La correction n'est pas technologique : liste classée des données construite a posteriori, reconfiguration sous change control des étiquettes et niveaux d'enregistrement, procédure de review réécrite par périmètre et occasion, alarm list rationalisée. Cela coûte plus cher que de l'écrire en URS : classer les données est une activité de projet, pas de remédiation.
Niveaux de prescriptivité
| Affirmation | Niveau | Source |
|---|---|---|
| Interventions et arrêts consignés au dossier de lot avec heure et durée | [EXIGENCE] | EU GMP Annex 1, 8.17 |
| Un système générant des enregistrements GMP exige accès, audit trail, backup et periodic review | [EXIGENCE] | EU GMP Annex 11 (2011) |
| Part 11 Scope and Application déclare une enforcement discretion sur audit trail et legacy | [GUIDANCE] | FDA, guidance 2003 |
| Le lifecycle logiciel risk-based suit des guides sectoriels | [STANDARD] | GAMP 5 Second Edition ; ASTM E2500-25 |
| Périmètre et fréquence de la review de l'audit trail : par criticité | [QRM] | ICH Q9(R1) |
| Un backup non testé par un restore documenté n'est pas un backup | [GUIDEGXP] | Recommandation rédactionnelle |
Checklist
- Classer chaque flux de données en machine data ou GMP record, rationale signé, avant la spécification fonctionnelle.
- Déclarer en URS un audit trail filtrable et exportable.
- Rationaliser les alarmes en les distinguant des événements et interlocks.
- Tracer les rebuts par cause et par phase.
- Définir la matrice rôles/privilèges, comptes partagés interdits.
- Synchroniser l'heure entre PLC, SCADA, EMS et systèmes de site.
- Vérifier le backup par un restore documenté.
- Gouverner l'accès distant du fournisseur : autorisation nominative, sessions réconciliées.
- Figer les versions de recette sous change control.
Erreurs récurrentes et red flags
Le premier signal est un chapitre d'URS demandant la « conformité Annex 11 » sans liste des enregistrements GMP : il délègue au fournisseur une décision du titulaire. Le deuxième est une alarm list qui grossit à chaque modification : si aucune alarme n'a jamais été déclassée en événement, la rationalisation n'a pas eu lieu. Le troisième est la spécification bâtie sur le projet de révision de l'Annex 11 comme s'il était en vigueur : la consultation EMA/PIC/S s'est close le 7 octobre 2025, aucune adoption n'est confirmée – valider contre un texte qui n'existe pas est une erreur, en ignorer la direction sur une installation qui vivra des décennies en est une autre. Le quatrième est l'horloge : des systèmes non synchronisés rendent incorrélables les données de ligne et celles de l'environmental monitoring. Le cinquième est le backup jamais restauré et l'accès distant toujours ouvert, cas typiques de dépannage et retrofit ligne arrêtée.

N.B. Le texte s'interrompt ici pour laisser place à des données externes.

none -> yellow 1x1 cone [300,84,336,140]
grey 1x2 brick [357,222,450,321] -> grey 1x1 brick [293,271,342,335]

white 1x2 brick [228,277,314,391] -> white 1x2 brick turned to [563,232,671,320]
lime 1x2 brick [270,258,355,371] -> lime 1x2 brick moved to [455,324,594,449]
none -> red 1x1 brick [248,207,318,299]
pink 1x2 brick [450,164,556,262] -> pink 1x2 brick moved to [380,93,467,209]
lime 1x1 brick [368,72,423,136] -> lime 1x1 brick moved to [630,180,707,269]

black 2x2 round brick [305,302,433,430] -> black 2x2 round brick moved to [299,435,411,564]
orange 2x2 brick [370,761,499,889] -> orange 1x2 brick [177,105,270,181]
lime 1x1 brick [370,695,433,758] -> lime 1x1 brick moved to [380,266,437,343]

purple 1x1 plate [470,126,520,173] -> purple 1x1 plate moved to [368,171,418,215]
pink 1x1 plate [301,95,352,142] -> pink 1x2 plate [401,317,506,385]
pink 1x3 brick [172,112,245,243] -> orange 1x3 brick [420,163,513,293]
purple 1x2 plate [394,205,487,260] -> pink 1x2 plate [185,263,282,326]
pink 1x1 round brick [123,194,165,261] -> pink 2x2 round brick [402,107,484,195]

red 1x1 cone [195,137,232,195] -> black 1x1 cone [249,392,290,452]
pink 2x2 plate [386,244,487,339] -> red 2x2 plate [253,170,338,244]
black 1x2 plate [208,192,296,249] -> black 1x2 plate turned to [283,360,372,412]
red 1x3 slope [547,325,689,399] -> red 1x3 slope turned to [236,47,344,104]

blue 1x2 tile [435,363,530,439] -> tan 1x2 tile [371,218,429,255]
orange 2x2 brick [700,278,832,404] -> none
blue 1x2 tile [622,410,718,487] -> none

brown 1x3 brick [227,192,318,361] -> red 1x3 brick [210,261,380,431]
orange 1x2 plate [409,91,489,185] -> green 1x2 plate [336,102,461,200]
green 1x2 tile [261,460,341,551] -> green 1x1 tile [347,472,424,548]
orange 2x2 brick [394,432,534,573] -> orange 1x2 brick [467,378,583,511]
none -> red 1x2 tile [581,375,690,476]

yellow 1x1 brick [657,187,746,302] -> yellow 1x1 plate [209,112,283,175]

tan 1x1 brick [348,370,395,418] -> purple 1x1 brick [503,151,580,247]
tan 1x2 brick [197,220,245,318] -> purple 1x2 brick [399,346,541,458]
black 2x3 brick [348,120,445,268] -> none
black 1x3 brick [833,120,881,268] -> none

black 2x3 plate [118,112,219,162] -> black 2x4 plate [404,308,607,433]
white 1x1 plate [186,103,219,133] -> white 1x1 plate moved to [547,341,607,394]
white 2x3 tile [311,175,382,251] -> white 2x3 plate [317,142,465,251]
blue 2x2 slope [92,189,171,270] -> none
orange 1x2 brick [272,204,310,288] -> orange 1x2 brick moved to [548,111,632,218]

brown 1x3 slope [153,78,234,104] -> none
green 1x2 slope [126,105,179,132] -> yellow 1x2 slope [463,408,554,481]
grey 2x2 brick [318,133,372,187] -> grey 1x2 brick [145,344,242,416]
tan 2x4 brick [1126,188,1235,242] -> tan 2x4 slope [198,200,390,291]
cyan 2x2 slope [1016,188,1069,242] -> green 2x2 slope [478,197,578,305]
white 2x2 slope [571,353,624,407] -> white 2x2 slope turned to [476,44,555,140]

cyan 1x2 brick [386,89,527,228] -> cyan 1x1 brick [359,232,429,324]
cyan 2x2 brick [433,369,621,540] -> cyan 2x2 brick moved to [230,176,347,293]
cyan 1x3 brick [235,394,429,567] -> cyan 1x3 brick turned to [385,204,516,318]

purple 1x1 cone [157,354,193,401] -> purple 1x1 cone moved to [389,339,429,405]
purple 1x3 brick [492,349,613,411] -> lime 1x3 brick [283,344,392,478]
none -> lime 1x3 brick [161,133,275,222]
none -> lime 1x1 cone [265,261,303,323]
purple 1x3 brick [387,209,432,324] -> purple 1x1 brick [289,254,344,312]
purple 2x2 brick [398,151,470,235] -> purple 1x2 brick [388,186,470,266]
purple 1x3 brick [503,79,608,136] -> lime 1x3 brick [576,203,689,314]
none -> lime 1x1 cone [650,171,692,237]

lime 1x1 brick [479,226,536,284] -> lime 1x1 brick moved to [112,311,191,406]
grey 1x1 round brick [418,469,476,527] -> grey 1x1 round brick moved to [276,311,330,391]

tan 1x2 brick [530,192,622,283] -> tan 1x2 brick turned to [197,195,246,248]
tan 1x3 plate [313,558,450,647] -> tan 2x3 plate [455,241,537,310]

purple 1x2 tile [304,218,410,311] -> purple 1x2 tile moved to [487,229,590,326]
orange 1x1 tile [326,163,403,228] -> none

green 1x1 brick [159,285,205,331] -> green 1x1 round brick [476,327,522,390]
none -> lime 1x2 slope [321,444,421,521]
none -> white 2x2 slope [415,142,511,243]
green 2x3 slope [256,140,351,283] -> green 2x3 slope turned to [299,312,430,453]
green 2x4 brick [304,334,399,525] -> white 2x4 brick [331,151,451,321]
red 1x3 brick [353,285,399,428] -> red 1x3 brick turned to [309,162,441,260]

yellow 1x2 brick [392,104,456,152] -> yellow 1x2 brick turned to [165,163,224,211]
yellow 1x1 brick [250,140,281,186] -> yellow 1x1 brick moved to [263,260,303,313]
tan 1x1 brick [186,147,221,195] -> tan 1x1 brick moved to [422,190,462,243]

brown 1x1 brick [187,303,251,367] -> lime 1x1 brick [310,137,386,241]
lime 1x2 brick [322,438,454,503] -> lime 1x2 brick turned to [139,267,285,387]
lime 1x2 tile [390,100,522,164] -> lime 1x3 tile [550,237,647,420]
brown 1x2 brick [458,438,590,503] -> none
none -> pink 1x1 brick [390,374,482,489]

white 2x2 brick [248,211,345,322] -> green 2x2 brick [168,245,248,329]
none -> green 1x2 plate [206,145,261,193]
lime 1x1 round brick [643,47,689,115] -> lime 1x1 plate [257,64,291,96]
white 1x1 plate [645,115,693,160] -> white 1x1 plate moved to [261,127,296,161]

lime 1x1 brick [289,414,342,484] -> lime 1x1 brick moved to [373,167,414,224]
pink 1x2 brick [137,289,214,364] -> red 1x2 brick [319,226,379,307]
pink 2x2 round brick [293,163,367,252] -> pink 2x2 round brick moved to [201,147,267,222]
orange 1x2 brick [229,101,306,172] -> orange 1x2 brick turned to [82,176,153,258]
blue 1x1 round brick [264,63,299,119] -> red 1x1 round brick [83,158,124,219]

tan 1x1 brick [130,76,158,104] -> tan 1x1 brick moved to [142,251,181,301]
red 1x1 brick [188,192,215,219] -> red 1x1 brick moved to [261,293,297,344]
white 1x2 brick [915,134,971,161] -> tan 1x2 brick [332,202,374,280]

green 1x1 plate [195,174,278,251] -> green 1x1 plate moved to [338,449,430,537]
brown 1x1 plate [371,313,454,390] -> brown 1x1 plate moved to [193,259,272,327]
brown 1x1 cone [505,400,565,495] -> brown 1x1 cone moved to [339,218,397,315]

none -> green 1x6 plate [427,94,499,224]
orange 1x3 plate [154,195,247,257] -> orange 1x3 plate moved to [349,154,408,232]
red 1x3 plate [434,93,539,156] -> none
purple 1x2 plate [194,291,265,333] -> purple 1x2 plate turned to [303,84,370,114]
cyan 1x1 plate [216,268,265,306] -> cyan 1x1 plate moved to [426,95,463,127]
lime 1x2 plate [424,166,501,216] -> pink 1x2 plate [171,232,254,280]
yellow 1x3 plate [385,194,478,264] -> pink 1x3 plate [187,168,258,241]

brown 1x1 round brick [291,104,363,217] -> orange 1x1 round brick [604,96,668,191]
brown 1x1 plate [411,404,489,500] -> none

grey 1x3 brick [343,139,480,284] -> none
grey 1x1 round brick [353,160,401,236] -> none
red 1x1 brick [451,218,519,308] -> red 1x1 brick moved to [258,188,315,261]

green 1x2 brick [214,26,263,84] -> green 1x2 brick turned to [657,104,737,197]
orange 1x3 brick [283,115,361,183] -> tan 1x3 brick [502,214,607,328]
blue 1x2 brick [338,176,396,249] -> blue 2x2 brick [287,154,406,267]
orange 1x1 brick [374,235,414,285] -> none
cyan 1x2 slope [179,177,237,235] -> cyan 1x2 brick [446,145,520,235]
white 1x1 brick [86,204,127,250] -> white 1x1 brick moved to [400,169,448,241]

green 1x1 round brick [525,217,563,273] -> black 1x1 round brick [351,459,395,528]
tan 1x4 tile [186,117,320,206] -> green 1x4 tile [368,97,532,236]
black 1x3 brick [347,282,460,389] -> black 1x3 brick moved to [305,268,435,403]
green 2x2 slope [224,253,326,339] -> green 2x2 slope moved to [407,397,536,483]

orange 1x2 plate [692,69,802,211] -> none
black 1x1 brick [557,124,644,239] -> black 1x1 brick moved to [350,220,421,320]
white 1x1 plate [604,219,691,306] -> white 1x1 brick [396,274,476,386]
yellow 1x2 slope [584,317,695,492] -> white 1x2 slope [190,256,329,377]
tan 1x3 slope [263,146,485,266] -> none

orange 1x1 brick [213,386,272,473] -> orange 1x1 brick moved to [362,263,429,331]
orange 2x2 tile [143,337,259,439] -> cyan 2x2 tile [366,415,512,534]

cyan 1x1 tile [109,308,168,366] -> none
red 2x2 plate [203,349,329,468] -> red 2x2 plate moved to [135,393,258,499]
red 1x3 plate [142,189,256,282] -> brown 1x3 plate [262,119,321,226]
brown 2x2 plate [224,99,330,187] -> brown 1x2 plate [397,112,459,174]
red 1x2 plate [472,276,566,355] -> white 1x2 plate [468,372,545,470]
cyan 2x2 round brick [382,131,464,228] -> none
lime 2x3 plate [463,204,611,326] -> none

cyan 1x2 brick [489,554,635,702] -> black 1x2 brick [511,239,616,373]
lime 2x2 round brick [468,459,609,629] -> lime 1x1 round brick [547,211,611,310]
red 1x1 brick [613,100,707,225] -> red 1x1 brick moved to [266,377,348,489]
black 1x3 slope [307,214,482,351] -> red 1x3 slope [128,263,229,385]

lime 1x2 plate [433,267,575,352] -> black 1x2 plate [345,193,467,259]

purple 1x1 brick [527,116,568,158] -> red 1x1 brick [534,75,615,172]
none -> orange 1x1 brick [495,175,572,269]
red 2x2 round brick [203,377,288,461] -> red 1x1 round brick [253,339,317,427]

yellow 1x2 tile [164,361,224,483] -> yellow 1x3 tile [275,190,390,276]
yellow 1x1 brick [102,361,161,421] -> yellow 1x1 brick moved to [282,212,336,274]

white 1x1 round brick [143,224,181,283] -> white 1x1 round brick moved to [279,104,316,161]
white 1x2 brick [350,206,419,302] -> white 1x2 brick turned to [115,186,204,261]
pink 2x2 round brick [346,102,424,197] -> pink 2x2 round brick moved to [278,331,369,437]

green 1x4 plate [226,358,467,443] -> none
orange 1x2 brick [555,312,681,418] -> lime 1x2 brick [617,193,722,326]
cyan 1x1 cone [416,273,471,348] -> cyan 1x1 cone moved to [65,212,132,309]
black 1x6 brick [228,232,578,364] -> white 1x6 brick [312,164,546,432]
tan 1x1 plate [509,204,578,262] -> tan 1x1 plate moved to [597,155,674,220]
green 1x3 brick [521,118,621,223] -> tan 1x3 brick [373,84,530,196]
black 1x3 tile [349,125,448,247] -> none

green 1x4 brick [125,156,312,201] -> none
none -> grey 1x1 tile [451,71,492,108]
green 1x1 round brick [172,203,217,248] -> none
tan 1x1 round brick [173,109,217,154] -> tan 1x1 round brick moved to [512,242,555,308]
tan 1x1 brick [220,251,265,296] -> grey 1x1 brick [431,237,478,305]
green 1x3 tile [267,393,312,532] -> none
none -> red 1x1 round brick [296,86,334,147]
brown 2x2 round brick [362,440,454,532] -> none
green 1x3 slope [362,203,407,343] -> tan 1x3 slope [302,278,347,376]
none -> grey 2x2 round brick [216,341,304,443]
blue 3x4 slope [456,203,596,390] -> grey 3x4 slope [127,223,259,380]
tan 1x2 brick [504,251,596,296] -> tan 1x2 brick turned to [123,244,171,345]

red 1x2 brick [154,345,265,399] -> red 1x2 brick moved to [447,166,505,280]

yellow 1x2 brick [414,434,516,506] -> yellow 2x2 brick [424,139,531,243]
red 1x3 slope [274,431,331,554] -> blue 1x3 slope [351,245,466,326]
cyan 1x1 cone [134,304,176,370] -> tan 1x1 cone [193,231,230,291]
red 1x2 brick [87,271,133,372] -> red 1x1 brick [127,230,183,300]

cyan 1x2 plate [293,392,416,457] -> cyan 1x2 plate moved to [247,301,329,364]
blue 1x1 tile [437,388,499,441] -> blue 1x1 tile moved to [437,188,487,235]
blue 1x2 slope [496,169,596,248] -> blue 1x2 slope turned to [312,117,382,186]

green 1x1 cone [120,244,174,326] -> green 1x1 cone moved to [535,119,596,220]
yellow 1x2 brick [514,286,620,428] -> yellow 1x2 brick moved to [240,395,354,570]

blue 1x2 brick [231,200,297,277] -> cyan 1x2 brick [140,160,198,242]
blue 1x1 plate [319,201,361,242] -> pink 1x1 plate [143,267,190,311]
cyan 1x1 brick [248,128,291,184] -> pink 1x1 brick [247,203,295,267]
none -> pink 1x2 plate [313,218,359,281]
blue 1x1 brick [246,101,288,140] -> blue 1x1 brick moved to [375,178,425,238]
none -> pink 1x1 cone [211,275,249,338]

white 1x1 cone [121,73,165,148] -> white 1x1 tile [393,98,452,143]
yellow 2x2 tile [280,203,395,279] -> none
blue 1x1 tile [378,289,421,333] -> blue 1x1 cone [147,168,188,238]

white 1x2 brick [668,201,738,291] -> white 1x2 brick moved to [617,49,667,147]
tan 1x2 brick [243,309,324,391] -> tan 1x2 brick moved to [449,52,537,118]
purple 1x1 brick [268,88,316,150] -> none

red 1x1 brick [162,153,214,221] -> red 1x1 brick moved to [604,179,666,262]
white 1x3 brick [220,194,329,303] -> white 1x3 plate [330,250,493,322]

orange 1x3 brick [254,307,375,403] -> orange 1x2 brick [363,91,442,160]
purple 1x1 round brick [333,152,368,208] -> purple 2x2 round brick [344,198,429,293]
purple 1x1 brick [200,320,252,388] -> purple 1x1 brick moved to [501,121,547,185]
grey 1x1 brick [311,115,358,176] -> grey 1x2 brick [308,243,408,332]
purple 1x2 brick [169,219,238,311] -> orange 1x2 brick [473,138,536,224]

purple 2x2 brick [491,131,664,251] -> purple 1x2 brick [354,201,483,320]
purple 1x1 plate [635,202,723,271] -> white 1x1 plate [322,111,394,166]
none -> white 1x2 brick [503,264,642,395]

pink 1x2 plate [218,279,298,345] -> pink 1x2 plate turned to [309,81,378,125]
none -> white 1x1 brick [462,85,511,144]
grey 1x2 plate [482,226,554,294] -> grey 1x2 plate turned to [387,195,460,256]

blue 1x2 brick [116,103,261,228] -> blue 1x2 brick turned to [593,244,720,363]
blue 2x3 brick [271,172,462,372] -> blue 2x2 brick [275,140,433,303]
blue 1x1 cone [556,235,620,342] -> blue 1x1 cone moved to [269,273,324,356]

La différence entre un système conforme et un système utile tient à une liste que quelqu'un doit signer avant que le fournisseur configure le SCADA : le genre de décision peu visible et coûteuse à rattraper que raconte The Pragmatic GMP.
Points clés
- Classer machine data et GMP record est une décision de risque documentée.
- Des enregistrements GMP essentiels à la sterility assurance naissent hors du PLC ; beaucoup de données du PLC n'en sont pas.
- La prolifération d'alarmes non critiques est un risque : l'alarme utile se perd dans le bruit.
- L'Annex 11 en vigueur est le texte de janvier 2011 ; le projet post-consultation n'est pas une exigence.
- Un audit trail non filtrable est formellement présent, matériellement inutilisable.
- La cybersécurité n'accompagne pas la data integrity : elle la précède.